What is expected
Render the entries as a two-column CSV with the columns "prompt" and "result", one row per entry, putting each field in quotes and turning line breaks into spaces. Start at the beginning of the entries and end after the line that contains "picture [1433, 139, 1440, 147]", leave the pictures out, and include nothing beyond that line.

Given entries

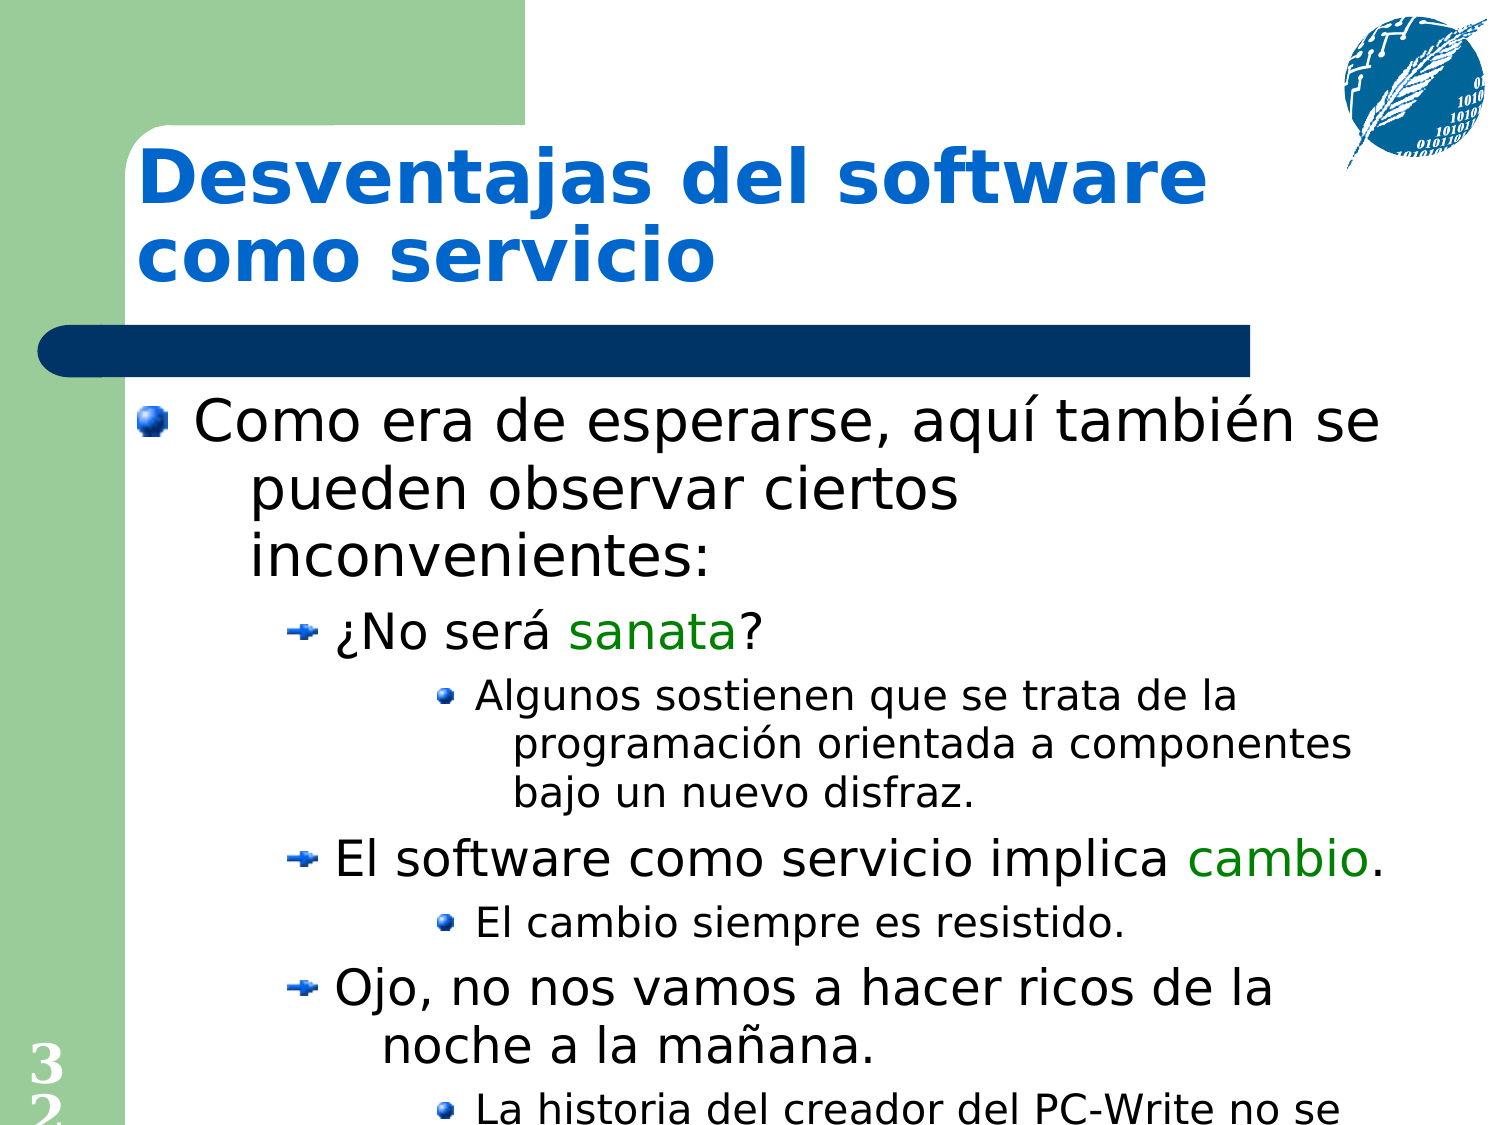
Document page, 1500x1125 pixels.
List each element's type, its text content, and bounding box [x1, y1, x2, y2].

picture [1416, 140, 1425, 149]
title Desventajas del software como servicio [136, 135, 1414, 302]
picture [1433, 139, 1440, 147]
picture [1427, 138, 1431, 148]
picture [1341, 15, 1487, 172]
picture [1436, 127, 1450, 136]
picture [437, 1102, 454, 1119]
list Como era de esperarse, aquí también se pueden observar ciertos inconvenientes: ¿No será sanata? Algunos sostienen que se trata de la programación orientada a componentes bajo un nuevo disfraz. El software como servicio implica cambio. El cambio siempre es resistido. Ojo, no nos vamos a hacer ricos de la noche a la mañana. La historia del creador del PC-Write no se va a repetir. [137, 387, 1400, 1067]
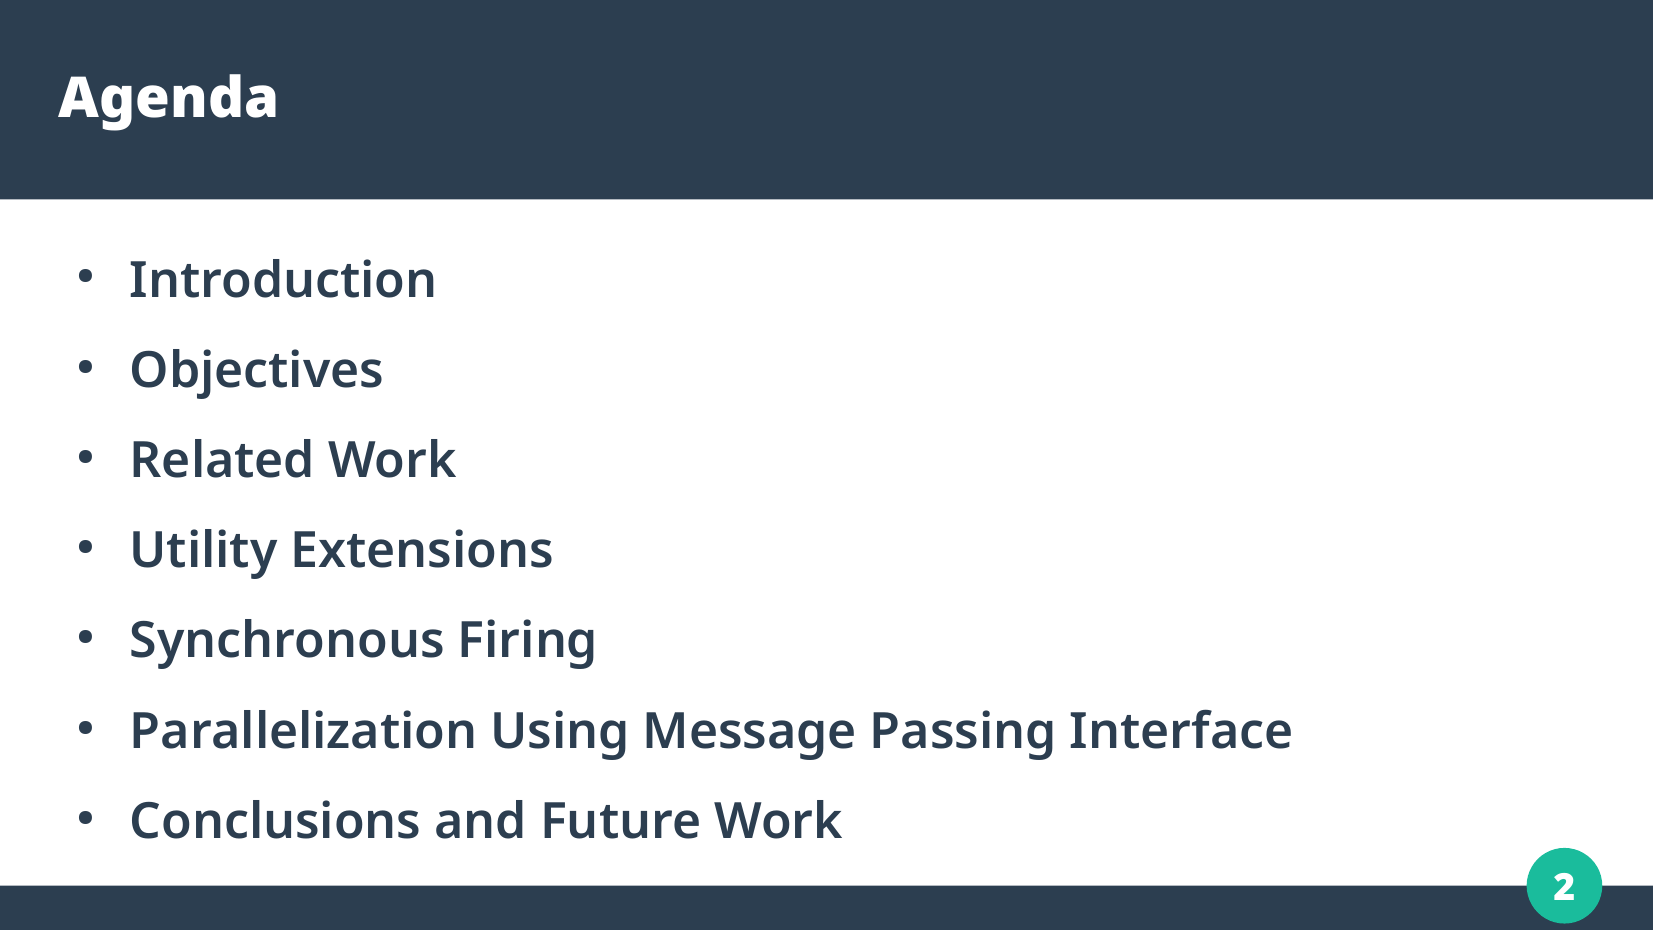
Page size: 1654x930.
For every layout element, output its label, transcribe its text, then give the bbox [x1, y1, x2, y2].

Problem solution
prompt,result
"Document page, 1500x1125 pixels. List each element's type, its text content, and bounding box [x1, y1, x2, y2].","picture [1416, 140, 1425, 149] title Desventajas del software como servicio [136, 135, 1414, 302] picture [1433, 139, 1440, 147]"